**Data for this task:**
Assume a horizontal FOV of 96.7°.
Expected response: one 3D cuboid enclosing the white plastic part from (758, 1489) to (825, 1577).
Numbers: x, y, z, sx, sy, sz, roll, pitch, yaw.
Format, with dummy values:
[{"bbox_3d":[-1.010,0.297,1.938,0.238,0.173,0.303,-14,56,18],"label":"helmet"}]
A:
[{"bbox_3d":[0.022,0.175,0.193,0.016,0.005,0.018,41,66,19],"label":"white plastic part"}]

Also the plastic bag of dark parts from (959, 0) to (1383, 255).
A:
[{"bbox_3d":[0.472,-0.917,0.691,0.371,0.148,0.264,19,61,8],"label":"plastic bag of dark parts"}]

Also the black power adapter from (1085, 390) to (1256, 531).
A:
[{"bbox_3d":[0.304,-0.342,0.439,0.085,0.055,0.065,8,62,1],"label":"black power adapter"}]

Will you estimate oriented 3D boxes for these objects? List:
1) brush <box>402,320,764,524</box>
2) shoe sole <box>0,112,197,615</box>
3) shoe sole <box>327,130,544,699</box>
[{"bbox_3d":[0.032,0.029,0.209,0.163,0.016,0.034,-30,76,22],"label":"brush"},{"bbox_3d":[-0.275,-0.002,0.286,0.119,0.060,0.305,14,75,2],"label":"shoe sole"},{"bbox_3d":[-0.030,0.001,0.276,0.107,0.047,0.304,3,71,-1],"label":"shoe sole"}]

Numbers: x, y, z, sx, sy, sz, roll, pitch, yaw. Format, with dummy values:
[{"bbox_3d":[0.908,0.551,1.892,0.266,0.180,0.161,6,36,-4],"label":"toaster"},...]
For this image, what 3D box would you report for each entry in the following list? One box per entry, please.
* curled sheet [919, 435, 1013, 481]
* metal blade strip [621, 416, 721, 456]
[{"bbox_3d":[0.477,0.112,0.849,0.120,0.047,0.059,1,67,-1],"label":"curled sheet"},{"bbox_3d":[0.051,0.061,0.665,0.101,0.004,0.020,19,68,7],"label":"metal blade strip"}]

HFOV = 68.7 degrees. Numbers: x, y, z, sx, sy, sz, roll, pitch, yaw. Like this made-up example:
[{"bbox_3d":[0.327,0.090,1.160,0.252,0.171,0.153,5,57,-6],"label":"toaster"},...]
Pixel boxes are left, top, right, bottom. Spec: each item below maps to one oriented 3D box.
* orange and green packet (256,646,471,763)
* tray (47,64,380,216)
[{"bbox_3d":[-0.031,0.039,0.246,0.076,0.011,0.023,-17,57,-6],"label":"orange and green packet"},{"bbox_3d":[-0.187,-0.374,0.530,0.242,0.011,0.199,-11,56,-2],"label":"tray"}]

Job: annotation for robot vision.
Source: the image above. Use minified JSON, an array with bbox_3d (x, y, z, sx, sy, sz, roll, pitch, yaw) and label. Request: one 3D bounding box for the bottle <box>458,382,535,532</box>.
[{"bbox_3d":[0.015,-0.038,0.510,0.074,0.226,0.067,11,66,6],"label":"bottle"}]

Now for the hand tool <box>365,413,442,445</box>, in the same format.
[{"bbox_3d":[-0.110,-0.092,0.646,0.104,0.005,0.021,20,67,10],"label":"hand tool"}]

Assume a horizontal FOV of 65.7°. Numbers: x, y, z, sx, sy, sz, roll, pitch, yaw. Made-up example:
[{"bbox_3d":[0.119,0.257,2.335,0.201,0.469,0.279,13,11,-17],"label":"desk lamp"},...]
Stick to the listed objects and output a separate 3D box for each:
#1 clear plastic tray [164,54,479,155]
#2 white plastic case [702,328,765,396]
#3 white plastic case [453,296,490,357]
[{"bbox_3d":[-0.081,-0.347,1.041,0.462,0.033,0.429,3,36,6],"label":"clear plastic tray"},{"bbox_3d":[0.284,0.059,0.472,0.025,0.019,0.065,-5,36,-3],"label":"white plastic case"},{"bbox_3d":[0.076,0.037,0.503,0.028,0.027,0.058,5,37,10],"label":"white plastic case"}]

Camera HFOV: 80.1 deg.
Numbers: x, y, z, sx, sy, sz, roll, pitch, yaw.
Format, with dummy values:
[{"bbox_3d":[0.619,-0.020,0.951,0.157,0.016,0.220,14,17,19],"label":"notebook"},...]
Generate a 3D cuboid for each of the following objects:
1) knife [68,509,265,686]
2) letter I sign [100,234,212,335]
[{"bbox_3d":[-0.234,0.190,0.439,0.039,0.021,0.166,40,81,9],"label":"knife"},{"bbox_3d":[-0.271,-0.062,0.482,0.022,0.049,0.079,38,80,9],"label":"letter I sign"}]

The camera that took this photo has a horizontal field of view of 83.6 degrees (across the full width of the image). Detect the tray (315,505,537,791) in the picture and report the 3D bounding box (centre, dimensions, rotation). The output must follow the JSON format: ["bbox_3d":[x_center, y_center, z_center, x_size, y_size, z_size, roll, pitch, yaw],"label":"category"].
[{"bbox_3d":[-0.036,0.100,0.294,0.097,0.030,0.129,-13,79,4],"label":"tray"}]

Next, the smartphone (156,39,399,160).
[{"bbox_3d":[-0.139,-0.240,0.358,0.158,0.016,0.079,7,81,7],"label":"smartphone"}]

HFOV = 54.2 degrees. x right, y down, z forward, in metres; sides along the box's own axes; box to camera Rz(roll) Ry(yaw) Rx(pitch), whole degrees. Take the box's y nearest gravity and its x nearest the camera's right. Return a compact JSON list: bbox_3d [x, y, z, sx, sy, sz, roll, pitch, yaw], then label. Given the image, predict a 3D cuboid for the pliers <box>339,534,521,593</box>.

**Brief:**
Return exactly the lines from the beginning of the data above through the one containing "2) shoe sole <box>0,112,197,615</box>", please. Include both end lines and add nothing else.

**Response area:**
Assume a horizontal FOV of 96.7°.
Expected response: one 3D cuboid enclosing the white plastic part from (758, 1489) to (825, 1577).
Numbers: x, y, z, sx, sy, sz, roll, pitch, yaw.
Format, with dummy values:
[{"bbox_3d":[-1.010,0.297,1.938,0.238,0.173,0.303,-14,56,18],"label":"helmet"}]
A:
[{"bbox_3d":[0.022,0.175,0.193,0.016,0.005,0.018,41,66,19],"label":"white plastic part"}]

Also the plastic bag of dark parts from (959, 0) to (1383, 255).
A:
[{"bbox_3d":[0.472,-0.917,0.691,0.371,0.148,0.264,19,61,8],"label":"plastic bag of dark parts"}]

Also the black power adapter from (1085, 390) to (1256, 531).
A:
[{"bbox_3d":[0.304,-0.342,0.439,0.085,0.055,0.065,8,62,1],"label":"black power adapter"}]

Will you estimate oriented 3D boxes for these objects? List:
1) brush <box>402,320,764,524</box>
2) shoe sole <box>0,112,197,615</box>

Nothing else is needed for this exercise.